John Welsh, Senior Manager at Pall Biotech, on why the biopharma industry must develop its own technology, the challenges to overcome, and efforts underway to offer seamless continuous bioproduction throughout a process
Biopharmaceuticals represent a fundamental and growing component of the worldwide pharmaceutical market; the sector recorded global sales of $228 billion in 2016.1 This landscape will only become more challenging as cost pressures from healthcare systems increase and new competitors emerge; the battle for market share is on.
As a result, the biopharmaceutical industry is undergoing a paradigm shift from traditional batch processing to more advanced approaches such as continuous manufacturing.
It’s a move that regulators are on board with. When coupled with advanced automation, the small, fully enclosed processes — enabled by continuous methods — can increase productivity and reduce manual intervention, allowing companies to decrease inconsistencies that are introduced through human error. This benefit reduces waste, improves both yield and product quality, and increases profitability.
In a continuous process, there are upstream and downstream stages of production. The upstream process (USP) includes the bioprocessing phase in which biopharmaceuticals are generated and includes the initial harvest step(s) to give a clarified supernatant.
The downstream (DSP) is the phase that extracts or separates the desired products from the host and product-related impurities created during the USP. However, improvements in USP efficiency can have negative implications on the DSP, both in terms of processability and the higher titres afforded by upstream efficiencies causing downstream bottlenecks and facility fit issues.
Improvements in USP efficiency can have negative implications on the DSP, both in terms of processability and the higher titres afforded by upstream efficiencies causing downstream bottlenecks and facility fit issues
Downstream processes are also hindered by significant equipment changeover times between unit operations and equipment segregation for specific products or classes of biologic. This means that the downstream process for a biologic, including viral vectors, can take many days.
At Pall, our innovation and R&D has been heavily focused on evolving downstream processing from a stepwise batch operation to advanced manufacturing processes, such as continuous and single-use. Unlike single-use, continuous processes have to date not been widely adopted by industry.

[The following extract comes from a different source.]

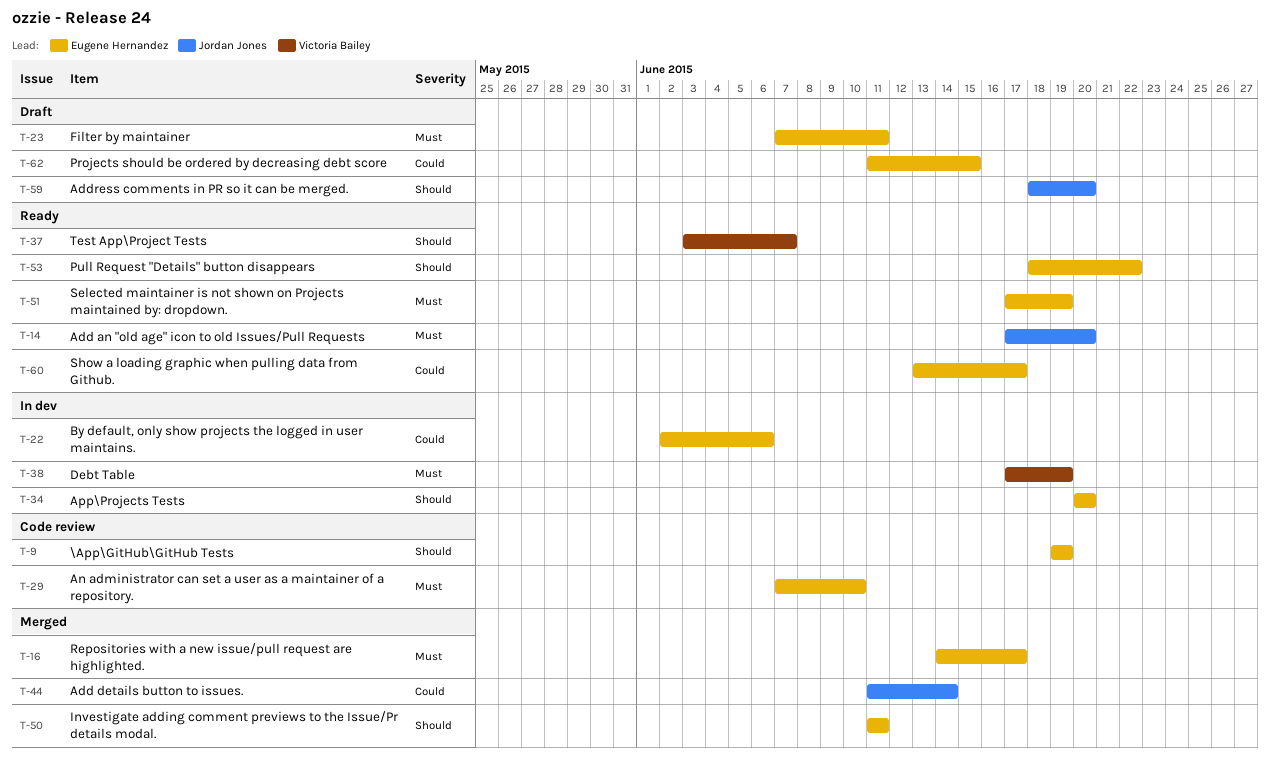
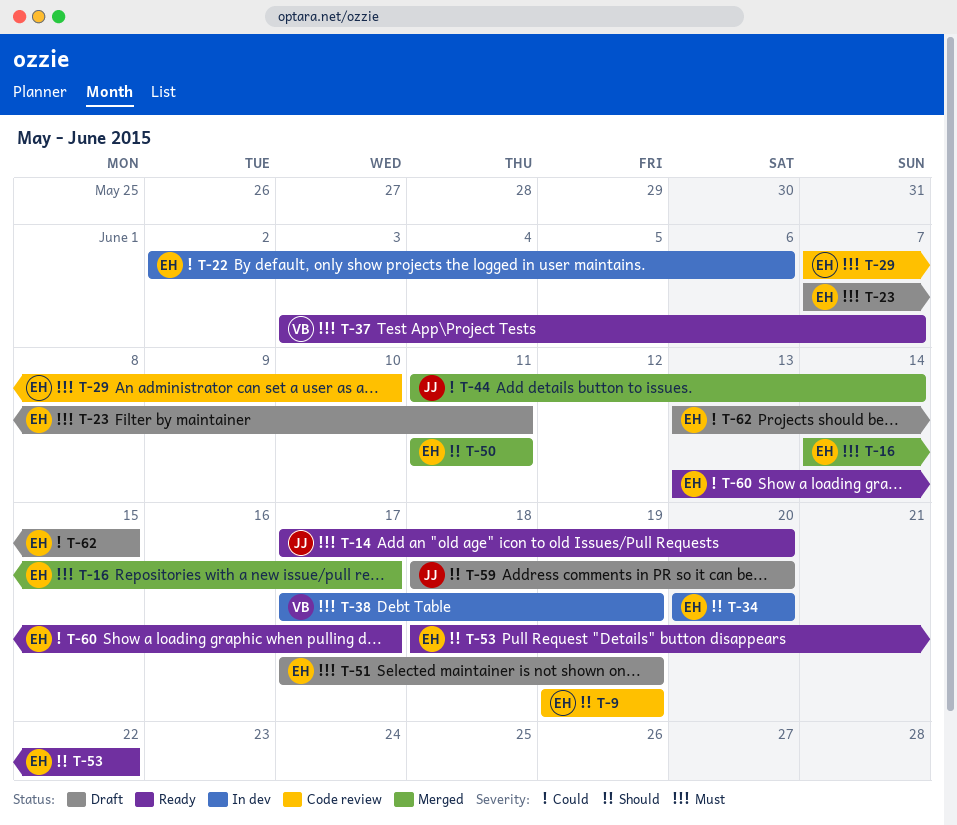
T-37, priority: Should -> Must
T-51, status: Ready -> Draft
T-62, start: Jun 11 -> Jun 13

Having successfully completed the development and implementation of downstream continuous processing at the bench, Pall is now focused on scaling this up for full-scale production. In partnership with Allergan, AstraZeneca, FujiFilm Diosynth, GSK, SCIEX and CPI, Pall is also working to address the technology gaps that are preventing widespread adoption.
There are many analytical and automated technologies available … but there aren’t many that are specifically designed for the biopharma industry. Although several “off-the-shelf” continuous unit operations are available, these are not integrated into one complete solution and do not offer data to help companies fully assess the technical risks.2
The biopharma industry must develop its own technology. Pall Corporation, CPI, SCIEX and four other technology providers and biopharmaceutical companies with an interest in continuous manufacturing formed a consortium, funded by Innovate UK, to focus on three main deliverables.
The first is to develop a flexible automated biologics downstream purification platform consisting of multiple unit operations that can be rapidly reconfigured to manufacture different products.
The platform will be used to develop continuous DSPs for several biopharmaceuticals (including both monoclonal antibodies and an antibody fragment), increase efficiency and reduce the processing time to 25% of current run times, as well as significantly reduce capital, operation and material costs.
The system will need to connect unit operations of different types (including custom and legacy systems, as well as work with both batch and continuous unit operations), integrate with existing control software, automate system setup and shutdown, and lay the foundation for real-time release systems.
Development has also involved overcoming certain challenges, such as working across a variety of hardware and software interfaces and designing a flexible control system that can handle various processes (although the details will be unknown during the design phase and a multidisciplinary team will be needed to define the solution).
The consortium has developed an automated, integrated system that is being used to explore the practical challenges of converting established batch processes to continuous ones
The second goal will be to adapt up to three established batch processes to run on the continuous system while evaluating process performance and product quality. Lastly, the system will need to demonstrate one of the transferred processes at a clinically relevant scale.
To date, the consortium has developed an automated, integrated system that is being used to explore the practical challenges of converting established batch processes to continuous ones and represents a solid prototype on which to develop a preliminary commercial solution.
There are clear benefits to a continuous approach, yet there are still challenges to overcome and efforts required to offer seamless continuous bioproduction throughout a process. Although the efforts of companies such as Pall and CPI will help to make the transition to a fully integrated end-to-end continuous process possible, they represent only one of many solutions required to overcome current hurdles.
We are in a critical moment in time. Biopharmaceuticals are now offering multiple therapies and treatment options for previously untreatable conditions, bringing hope to patients worldwide.
But, to overcome the challenges ahead, a concerted effort will be required from all parts of the industry. If we fail to mobilise and act, we will miss the opportunity to better serve patients and realise the full potential of biopharmaceuticals.